Clinical Research Jobs – Central Monitor at Novo Nordisk | Life Science Jobs | Apply Now
Are you searching for impactful clinical research jobs that combine innovation, patient safety, and global exposure? Novo Nordisk jobs offer life science professionals the chance to work in a dynamic clinical development environment. This Central Monitor role in Bangalore is ideal for candidates passionate about risk-based monitoring, clinical trial oversight, and advancing healthcare outcomes—making it a standout opportunity among life science jobs in India.
- Job Title: Central Monitor
- Category: Clinical Development
- Department: Centralised Monitoring Unit (CMU)
- Location: Bengaluru
About the Company:
Novo Nordisk is a global healthcare company driven by a strong purpose—putting patients first. With millions worldwide relying on its therapies, Novo Nordisk continues to lead innovation in diabetes care and clinical research. Working at Novo Nordisk means contributing to meaningful scientific progress while growing in a collaborative, international environment.
Job Overview:
The Central Monitor position within the Centralized Monitoring Unit (CMU) in Bangalore focuses on proactive, risk-based clinical trial monitoring. The role supports patient safety, data quality, and regulatory compliance through advanced analytics and close collaboration with global stakeholders.
Educational Requirements:
- Bachelor’s degree in life sciences, scientific, or healthcare discipline
- Minimum 3+ years of relevant clinical research experience
- Strong understanding of drug development and RBQM principles
Key Responsibilities:
- Define and monitor trial-specific and standard Key Risk Indicators (KRIs)
- Perform ongoing centralized operational monitoring using dashboards and analytics tools
- Identify risks related to patient safety, data quality, and compliance
- Communicate findings to stakeholders and participate in project meetings
- Ensure adherence to ICH-GCP, SOPs, and regulatory guidelines
- Drive continuous improvement and innovation within the CMU team
Skills Required:
- In-depth knowledge of ICH-GCP E6 R2/R3 guidelines
- Experience in risk-based quality management (RBQM)

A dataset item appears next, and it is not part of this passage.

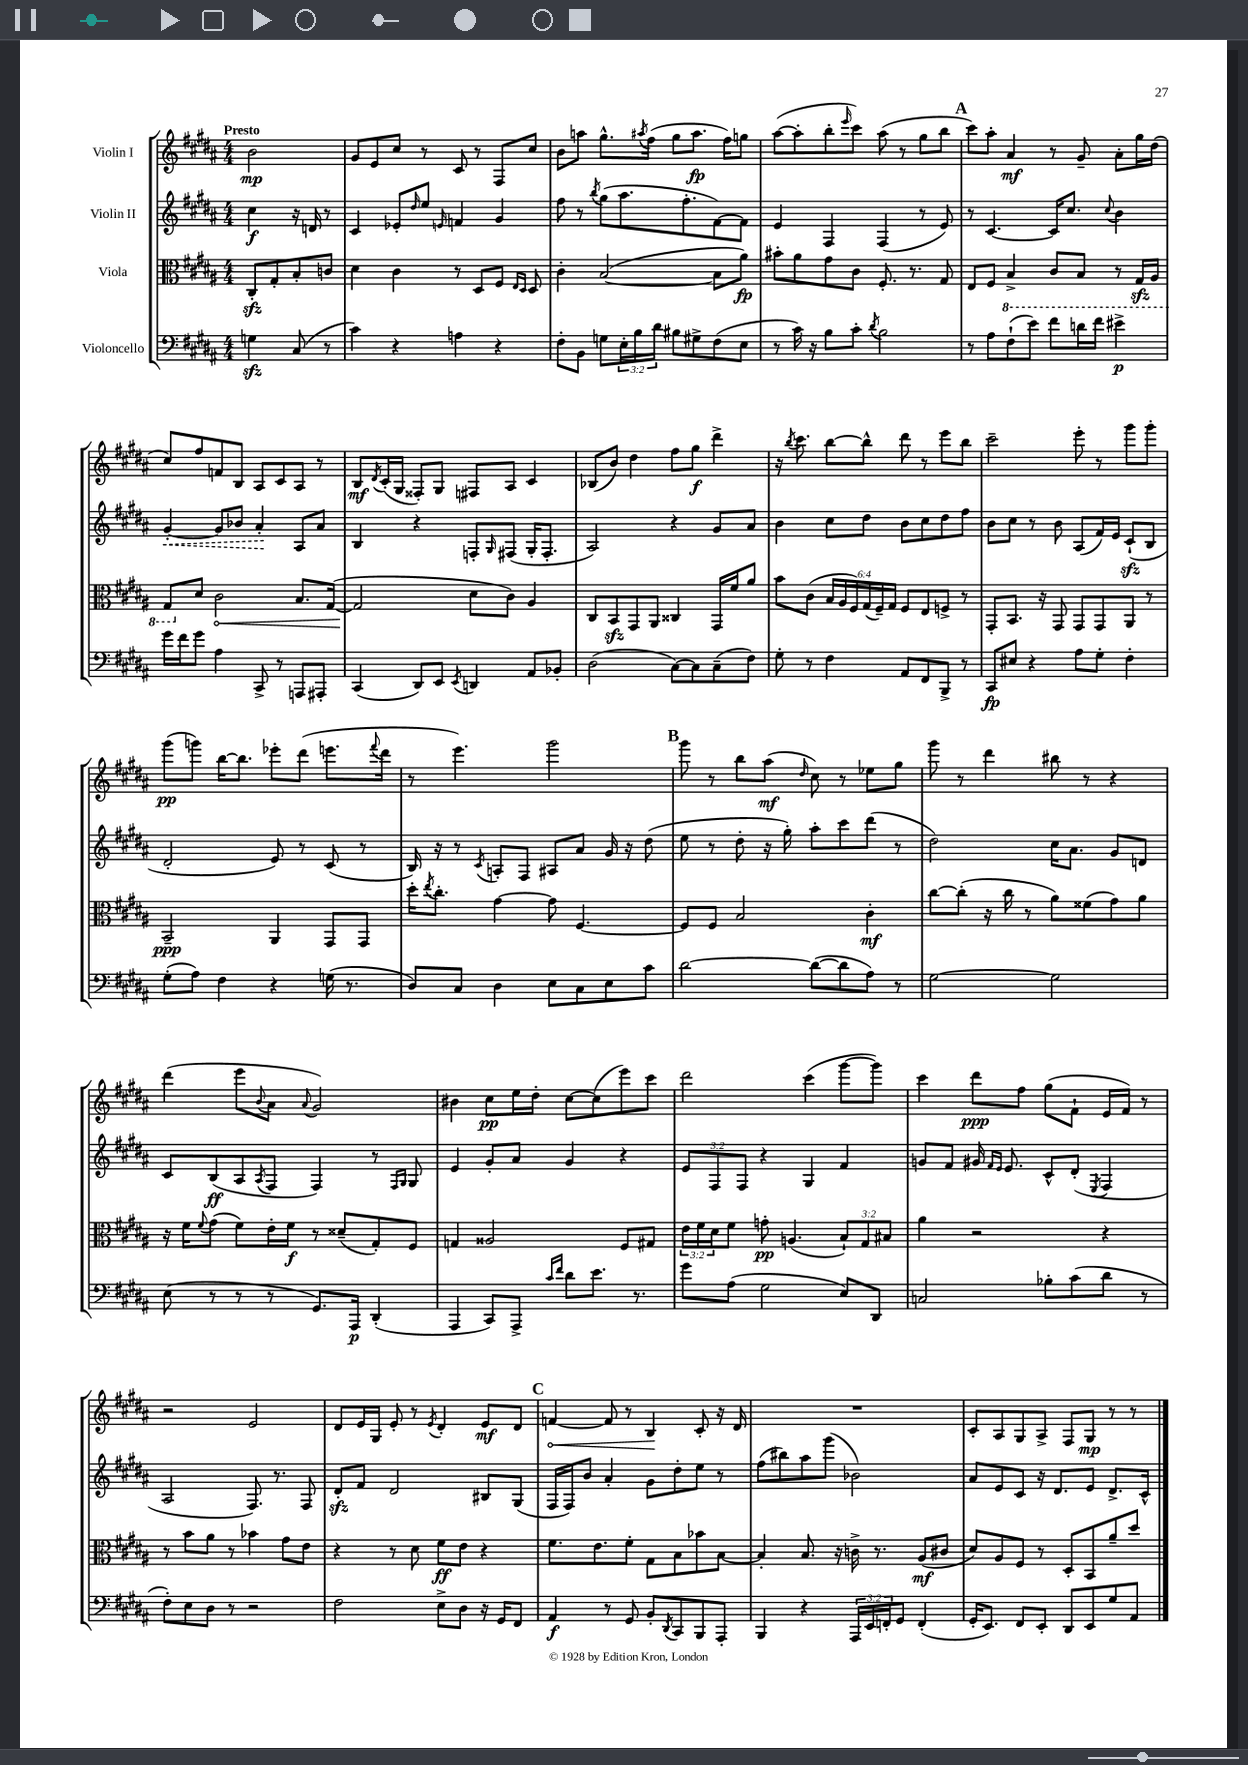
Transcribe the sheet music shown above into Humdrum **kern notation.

- Strong analytical and data visualization skills
- Understanding of clinical trial operations and execution
- Excellent communication and stakeholder management abilities
- Ability to manage multiple priorities under tight deadlines
- Quality mindset with attention to detail
- Basic understanding of AI tools in clinical operations
- Experience with CluePoints solutions (preferred)
This Central Monitor role is a compelling opportunity for professionals seeking meaningful clinical research jobs with global impact. At Novo Nordisk, your expertise directly contributes to patient safety, innovation, and the future of clinical development, making this one of the most rewarding life science jobs available today.